Services - Young Men's Clinic
At NewYork-Presbyterian's Young Men's Clinic, we offer:
- Physical exams for sports, school, and employment, as well as annual physicals
- Care for illness and injuries
- Family planning counseling and advice
- Sexually transmitted infection (STI) testing and treatment
- HIV counseling and testing
- HIV prevention PrEP (pre-exposure Prophylaxis) and PEP (post-exposure prophylaxis)
Mental Health Services
Mental health services for females and males provided at the Family Planning Center include:
- Screening for depression, substance abuse, domestic violence, and sexual and child abuse
- HIV education, counseling, testing, and referrals
- Short-term social work counseling, with referrals for mental illness, substance abuse, and mental health agencies as needed
- Counseling for stress, relationship issues, and other health concerns
Services for Teens
Teens can access services on their own, and we see them regardless of whether or not they have made an appointment. Health educators help support youth in learning about their healthcare options, making healthy choices, resisting coercion, communicating well, and preventing unintended pregnancies and sexually transmitted infections.
For more information, call our Teen Advocate at 212-305-9321.
Community Health Education
Educating members of our community is an integral component of the Family Planning Center's mission.
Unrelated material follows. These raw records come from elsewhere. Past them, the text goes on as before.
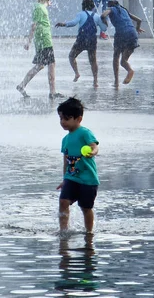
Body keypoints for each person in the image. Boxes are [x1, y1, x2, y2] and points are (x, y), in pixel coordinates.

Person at [56, 97, 99, 233]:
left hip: (88, 179)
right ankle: (64, 230)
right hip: (71, 178)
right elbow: (66, 161)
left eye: (66, 119)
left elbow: (94, 146)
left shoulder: (84, 133)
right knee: (63, 201)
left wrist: (93, 152)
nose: (63, 122)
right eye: (61, 118)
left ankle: (89, 232)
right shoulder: (65, 140)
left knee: (86, 208)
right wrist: (64, 179)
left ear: (78, 119)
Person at [16, 0, 64, 100]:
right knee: (50, 64)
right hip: (44, 39)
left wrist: (47, 4)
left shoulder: (40, 6)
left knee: (41, 65)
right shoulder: (38, 8)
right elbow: (34, 25)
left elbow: (43, 7)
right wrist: (28, 42)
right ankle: (52, 92)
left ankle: (22, 85)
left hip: (43, 38)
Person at [56, 0, 107, 88]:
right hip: (92, 41)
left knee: (71, 56)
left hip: (81, 40)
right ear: (92, 7)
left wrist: (63, 24)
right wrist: (104, 21)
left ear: (83, 6)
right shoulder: (97, 16)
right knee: (93, 61)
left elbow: (73, 23)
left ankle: (77, 73)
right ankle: (95, 81)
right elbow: (104, 29)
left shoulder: (81, 14)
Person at [101, 0, 144, 88]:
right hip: (132, 34)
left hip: (121, 34)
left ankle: (116, 82)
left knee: (116, 57)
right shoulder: (124, 10)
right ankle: (129, 71)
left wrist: (105, 23)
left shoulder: (111, 9)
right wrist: (138, 28)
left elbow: (103, 15)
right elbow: (139, 20)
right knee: (123, 61)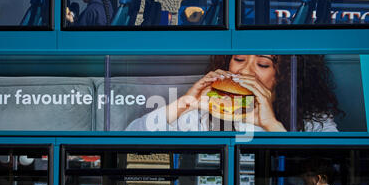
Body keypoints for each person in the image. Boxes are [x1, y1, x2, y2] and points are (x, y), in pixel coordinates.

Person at [126, 55, 343, 132]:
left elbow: (317, 172)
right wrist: (185, 103)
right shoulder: (208, 114)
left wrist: (272, 126)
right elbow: (132, 135)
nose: (245, 70)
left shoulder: (312, 120)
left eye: (263, 64)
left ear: (283, 76)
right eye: (238, 59)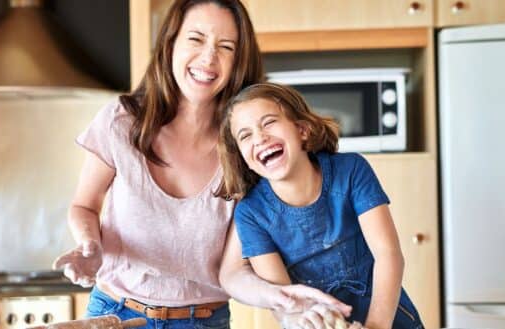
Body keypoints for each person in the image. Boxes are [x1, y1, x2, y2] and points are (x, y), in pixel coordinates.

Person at [52, 1, 349, 328]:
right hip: (114, 313)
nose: (209, 58)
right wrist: (89, 246)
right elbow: (85, 204)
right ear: (170, 45)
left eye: (225, 47)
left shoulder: (246, 148)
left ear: (238, 61)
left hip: (202, 321)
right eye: (196, 39)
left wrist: (289, 304)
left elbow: (235, 269)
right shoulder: (121, 122)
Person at [216, 82, 425, 329]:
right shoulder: (251, 214)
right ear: (242, 157)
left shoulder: (351, 170)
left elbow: (388, 254)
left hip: (391, 321)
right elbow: (284, 300)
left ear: (302, 129)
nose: (259, 138)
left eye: (269, 122)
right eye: (245, 135)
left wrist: (376, 325)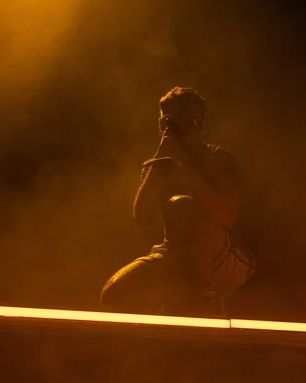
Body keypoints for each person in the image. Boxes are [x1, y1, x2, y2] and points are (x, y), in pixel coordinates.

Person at [100, 86, 256, 317]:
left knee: (183, 205)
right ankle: (167, 319)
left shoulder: (218, 159)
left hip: (225, 255)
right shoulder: (158, 167)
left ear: (199, 123)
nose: (174, 130)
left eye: (185, 121)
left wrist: (191, 180)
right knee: (115, 294)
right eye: (167, 122)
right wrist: (159, 161)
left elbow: (228, 217)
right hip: (176, 249)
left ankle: (206, 304)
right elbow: (142, 218)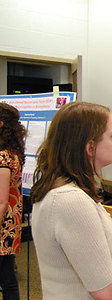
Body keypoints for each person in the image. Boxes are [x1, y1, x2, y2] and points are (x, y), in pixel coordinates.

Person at [30, 102, 112, 300]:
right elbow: (106, 292)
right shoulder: (70, 201)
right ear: (90, 147)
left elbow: (98, 265)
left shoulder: (68, 192)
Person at [0, 103, 26, 300]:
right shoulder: (13, 153)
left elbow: (1, 200)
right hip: (10, 225)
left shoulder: (3, 157)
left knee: (7, 279)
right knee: (7, 276)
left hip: (2, 228)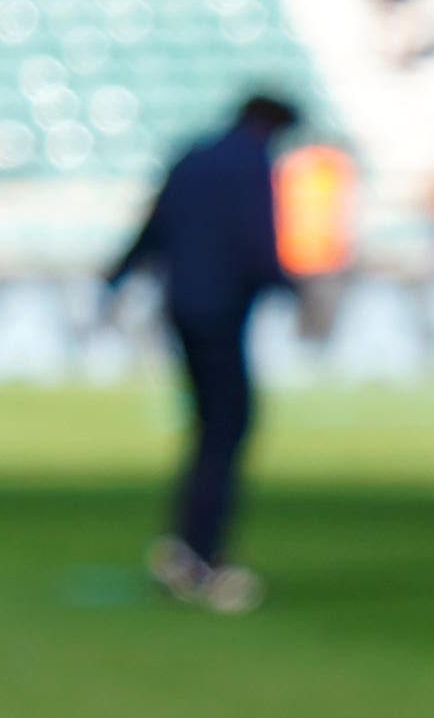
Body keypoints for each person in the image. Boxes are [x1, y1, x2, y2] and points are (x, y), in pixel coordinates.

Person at [108, 89, 301, 612]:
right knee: (227, 426)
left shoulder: (194, 154)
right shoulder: (251, 162)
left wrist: (116, 278)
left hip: (182, 306)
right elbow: (257, 238)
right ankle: (202, 557)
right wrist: (293, 289)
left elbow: (155, 223)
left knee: (209, 427)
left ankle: (183, 546)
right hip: (220, 310)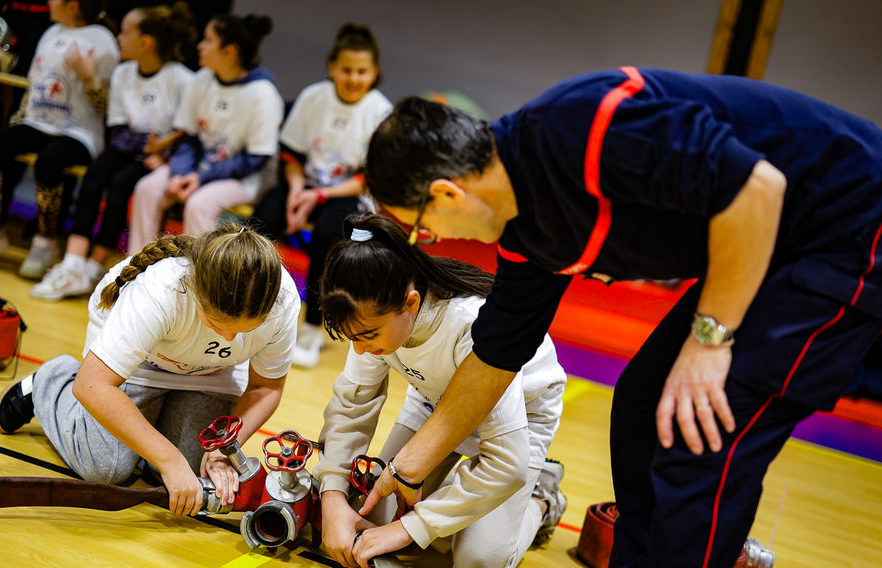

In addition to individualized health education and counseling services, the Family Planning Center conducts community-based outreach and activities to impact public awareness on issues such as pregnancy prevention, STI and HIV prevention, male health, adolescent development and sexuality, and the availability of insurance programs. Special health education outreach initiatives target high-priority populations, such as adolescents, immigrants, and the uninsured.
The Young Men's Health Clinic, operated by NewYork-Presbyterian, is run by Professor David Bell, MD, MPH, who is jointly appointed in the department of Pediatrics and the Heilbrunn Department of Population and Family Health at Columbia’s Mailman School of Public Health.